I pitched forward onto my palms, retching up nothing but air and the faint taste of something metallic. Through the tangled strands of my hair, I stared at my hands—my left one seemed as if the pores were filled with a faint silver light. Nausea surged, and I gagged, my stomach clenching. Even with my eyes closed, the chamber felt like it was spinning.
I didn’t feel right. My head. My body. I felt both too loose and too tight. There was a strange hollowness in my chest, one that felt final. My arms and legs trembled from the effort of keeping myself upright. Sweat dampened my skin as if I were caught in a rising and breaking fever.

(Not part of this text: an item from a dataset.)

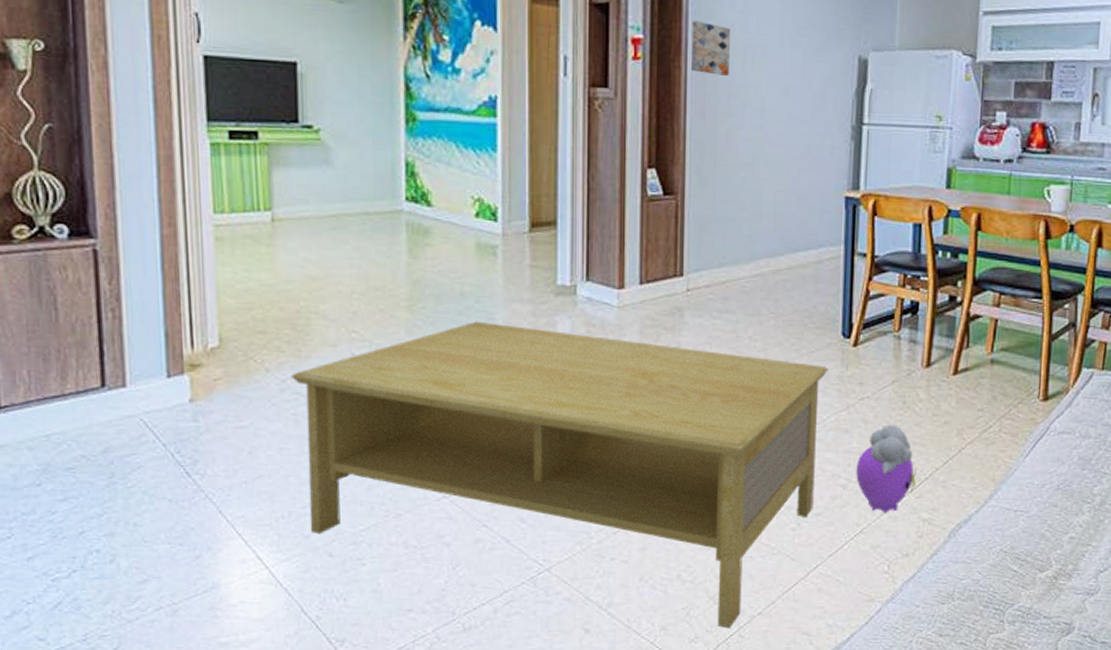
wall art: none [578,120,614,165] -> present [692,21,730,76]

The embers suddenly hummed in my chest as my right hand warmed.
Blinking back stinging tears, I looked down. The swirl across the top of my hand shimmered brightly.
He was almost here.
My arms gave out, and suddenly my cheek was pressed against the cool shadowstone tile. Gods, it felt good against my hot skin. My eyes drifted shut as I thought I heard shouts, but I couldn’t be sure. My heartbeat pounded in my ears. A loud crash sounded somewhere, the noise of doors slamming into walls and shattering. Charged air stirred around me, then blissfully cold fingers touched my cheeks. I was lifted and brought against something cool and solid. Safe. The scent of citrus and fresh air enveloped me, and a breathy sigh escaped my lips.
“Liessa,” Ash spoke, his rough voice a balm. “I’ve got you. Everything will be all right now. I’ve got you.”